[What you will do] Copy, word for word, the lines of the entries below between the one with "668 1106 136" and the one with "437 486 13.37", inclusive, and leave out everything else.

[Data for analysis]

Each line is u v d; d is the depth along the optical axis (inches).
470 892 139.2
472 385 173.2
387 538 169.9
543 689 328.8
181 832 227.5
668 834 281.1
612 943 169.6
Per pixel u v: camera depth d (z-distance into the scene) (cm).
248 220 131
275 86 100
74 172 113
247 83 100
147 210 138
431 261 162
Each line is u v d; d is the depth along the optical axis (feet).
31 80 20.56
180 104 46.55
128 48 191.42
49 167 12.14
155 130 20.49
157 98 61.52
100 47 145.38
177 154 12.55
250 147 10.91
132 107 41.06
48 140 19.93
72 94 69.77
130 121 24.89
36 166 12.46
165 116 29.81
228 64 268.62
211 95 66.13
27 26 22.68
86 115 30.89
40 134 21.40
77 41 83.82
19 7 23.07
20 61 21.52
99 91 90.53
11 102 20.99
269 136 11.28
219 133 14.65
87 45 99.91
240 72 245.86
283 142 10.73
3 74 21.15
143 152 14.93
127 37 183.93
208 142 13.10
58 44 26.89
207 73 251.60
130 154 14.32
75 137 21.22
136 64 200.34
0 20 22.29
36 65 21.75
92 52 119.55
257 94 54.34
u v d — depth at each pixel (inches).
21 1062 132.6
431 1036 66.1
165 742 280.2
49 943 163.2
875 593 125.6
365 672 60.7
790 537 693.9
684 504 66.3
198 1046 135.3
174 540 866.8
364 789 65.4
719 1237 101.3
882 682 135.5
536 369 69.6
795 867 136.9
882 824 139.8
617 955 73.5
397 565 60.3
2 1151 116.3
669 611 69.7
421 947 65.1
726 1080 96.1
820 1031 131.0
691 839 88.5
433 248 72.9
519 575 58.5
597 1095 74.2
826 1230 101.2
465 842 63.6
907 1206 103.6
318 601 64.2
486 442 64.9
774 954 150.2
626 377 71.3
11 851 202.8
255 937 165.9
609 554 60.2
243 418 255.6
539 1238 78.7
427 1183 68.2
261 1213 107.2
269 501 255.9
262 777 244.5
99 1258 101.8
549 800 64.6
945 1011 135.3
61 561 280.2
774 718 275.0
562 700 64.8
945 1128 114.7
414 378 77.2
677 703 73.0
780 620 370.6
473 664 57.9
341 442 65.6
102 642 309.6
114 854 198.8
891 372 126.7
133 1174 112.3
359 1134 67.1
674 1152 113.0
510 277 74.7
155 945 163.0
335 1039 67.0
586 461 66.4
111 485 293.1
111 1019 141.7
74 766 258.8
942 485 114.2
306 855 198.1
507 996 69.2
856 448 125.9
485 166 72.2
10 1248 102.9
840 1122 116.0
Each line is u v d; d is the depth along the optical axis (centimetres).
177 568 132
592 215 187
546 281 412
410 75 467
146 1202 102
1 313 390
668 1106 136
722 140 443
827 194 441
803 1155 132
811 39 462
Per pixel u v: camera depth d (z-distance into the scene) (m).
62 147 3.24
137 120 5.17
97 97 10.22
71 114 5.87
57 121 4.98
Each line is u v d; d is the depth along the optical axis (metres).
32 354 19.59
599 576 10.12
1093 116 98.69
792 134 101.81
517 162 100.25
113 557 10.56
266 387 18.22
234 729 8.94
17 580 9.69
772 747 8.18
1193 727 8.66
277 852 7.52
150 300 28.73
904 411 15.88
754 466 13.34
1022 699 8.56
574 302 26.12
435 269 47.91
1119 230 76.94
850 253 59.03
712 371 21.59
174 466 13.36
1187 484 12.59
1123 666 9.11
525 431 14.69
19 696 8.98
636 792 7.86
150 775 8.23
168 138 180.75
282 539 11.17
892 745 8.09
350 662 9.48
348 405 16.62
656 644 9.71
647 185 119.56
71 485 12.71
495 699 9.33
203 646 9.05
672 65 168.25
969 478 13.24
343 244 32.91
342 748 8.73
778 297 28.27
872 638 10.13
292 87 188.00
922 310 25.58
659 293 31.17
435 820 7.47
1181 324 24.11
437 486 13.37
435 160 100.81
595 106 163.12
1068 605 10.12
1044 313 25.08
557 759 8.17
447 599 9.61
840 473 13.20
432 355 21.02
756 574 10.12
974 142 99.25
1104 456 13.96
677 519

[Worked solution]
668 1106 136
722 140 443
827 194 441
803 1155 132
811 39 462
Per pixel u v: camera depth d (z-distance into the scene) (m).
62 147 3.24
137 120 5.17
97 97 10.22
71 114 5.87
57 121 4.98
Each line is u v d; d is the depth along the optical axis (metres).
32 354 19.59
599 576 10.12
1093 116 98.69
792 134 101.81
517 162 100.25
113 557 10.56
266 387 18.22
234 729 8.94
17 580 9.69
772 747 8.18
1193 727 8.66
277 852 7.52
150 300 28.73
904 411 15.88
754 466 13.34
1022 699 8.56
574 302 26.12
435 269 47.91
1119 230 76.94
850 253 59.03
712 371 21.59
174 466 13.36
1187 484 12.59
1123 666 9.11
525 431 14.69
19 696 8.98
636 792 7.86
150 775 8.23
168 138 180.75
282 539 11.17
892 745 8.09
350 662 9.48
348 405 16.62
656 644 9.71
647 185 119.56
71 485 12.71
495 699 9.33
203 646 9.05
672 65 168.25
969 478 13.24
343 244 32.91
342 748 8.73
778 297 28.27
872 638 10.13
292 87 188.00
922 310 25.58
659 293 31.17
435 820 7.47
1181 324 24.11
437 486 13.37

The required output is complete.